**DIRECTIONS**
Rewrite the lines of the records below, replacing "scientific name" with "full name" wherever it occurs and leaving everything else unchanged.
— begin EXTRACTED MATERIAL —
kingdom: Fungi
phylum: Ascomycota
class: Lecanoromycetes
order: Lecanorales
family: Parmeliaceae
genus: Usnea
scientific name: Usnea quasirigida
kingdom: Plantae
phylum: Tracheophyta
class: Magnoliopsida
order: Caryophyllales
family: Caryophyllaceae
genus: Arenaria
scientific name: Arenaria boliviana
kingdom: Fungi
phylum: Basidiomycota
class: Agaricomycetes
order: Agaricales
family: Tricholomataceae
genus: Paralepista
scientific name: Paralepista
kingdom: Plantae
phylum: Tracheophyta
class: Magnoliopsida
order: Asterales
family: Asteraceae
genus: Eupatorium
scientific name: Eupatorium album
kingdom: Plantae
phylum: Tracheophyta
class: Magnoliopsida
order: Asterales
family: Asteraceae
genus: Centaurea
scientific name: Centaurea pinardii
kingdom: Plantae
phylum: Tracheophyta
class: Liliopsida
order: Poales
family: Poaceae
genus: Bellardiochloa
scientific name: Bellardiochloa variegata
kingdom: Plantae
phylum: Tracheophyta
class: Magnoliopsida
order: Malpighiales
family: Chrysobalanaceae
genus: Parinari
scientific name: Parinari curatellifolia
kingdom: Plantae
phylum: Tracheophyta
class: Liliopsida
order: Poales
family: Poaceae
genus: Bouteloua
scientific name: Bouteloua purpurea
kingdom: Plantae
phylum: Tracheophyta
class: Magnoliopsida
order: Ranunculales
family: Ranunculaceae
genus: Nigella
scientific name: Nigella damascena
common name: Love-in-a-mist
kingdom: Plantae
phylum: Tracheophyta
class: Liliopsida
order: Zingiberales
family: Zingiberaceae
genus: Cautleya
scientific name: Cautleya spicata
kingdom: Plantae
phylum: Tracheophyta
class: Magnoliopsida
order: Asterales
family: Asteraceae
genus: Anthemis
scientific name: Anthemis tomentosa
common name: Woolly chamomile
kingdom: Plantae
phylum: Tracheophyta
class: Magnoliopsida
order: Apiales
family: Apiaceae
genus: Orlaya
— end EXTRACTED MATERIAL —
**ANSWER TO THIS TASK**
kingdom: Fungi
phylum: Ascomycota
class: Lecanoromycetes
order: Lecanorales
family: Parmeliaceae
genus: Usnea
full name: Usnea quasirigida
kingdom: Plantae
phylum: Tracheophyta
class: Magnoliopsida
order: Caryophyllales
family: Caryophyllaceae
genus: Arenaria
full name: Arenaria boliviana
kingdom: Fungi
phylum: Basidiomycota
class: Agaricomycetes
order: Agaricales
family: Tricholomataceae
genus: Paralepista
full name: Paralepista
kingdom: Plantae
phylum: Tracheophyta
class: Magnoliopsida
order: Asterales
family: Asteraceae
genus: Eupatorium
full name: Eupatorium album
kingdom: Plantae
phylum: Tracheophyta
class: Magnoliopsida
order: Asterales
family: Asteraceae
genus: Centaurea
full name: Centaurea pinardii
kingdom: Plantae
phylum: Tracheophyta
class: Liliopsida
order: Poales
family: Poaceae
genus: Bellardiochloa
full name: Bellardiochloa variegata
kingdom: Plantae
phylum: Tracheophyta
class: Magnoliopsida
order: Malpighiales
family: Chrysobalanaceae
genus: Parinari
full name: Parinari curatellifolia
kingdom: Plantae
phylum: Tracheophyta
class: Liliopsida
order: Poales
family: Poaceae
genus: Bouteloua
full name: Bouteloua purpurea
kingdom: Plantae
phylum: Tracheophyta
class: Magnoliopsida
order: Ranunculales
family: Ranunculaceae
genus: Nigella
full name: Nigella damascena
common name: Love-in-a-mist
kingdom: Plantae
phylum: Tracheophyta
class: Liliopsida
order: Zingiberales
family: Zingiberaceae
genus: Cautleya
full name: Cautleya spicata
kingdom: Plantae
phylum: Tracheophyta
class: Magnoliopsida
order: Asterales
family: Asteraceae
genus: Anthemis
full name: Anthemis tomentosa
common name: Woolly chamomile
kingdom: Plantae
phylum: Tracheophyta
class: Magnoliopsida
order: Apiales
family: Apiaceae
genus: Orlaya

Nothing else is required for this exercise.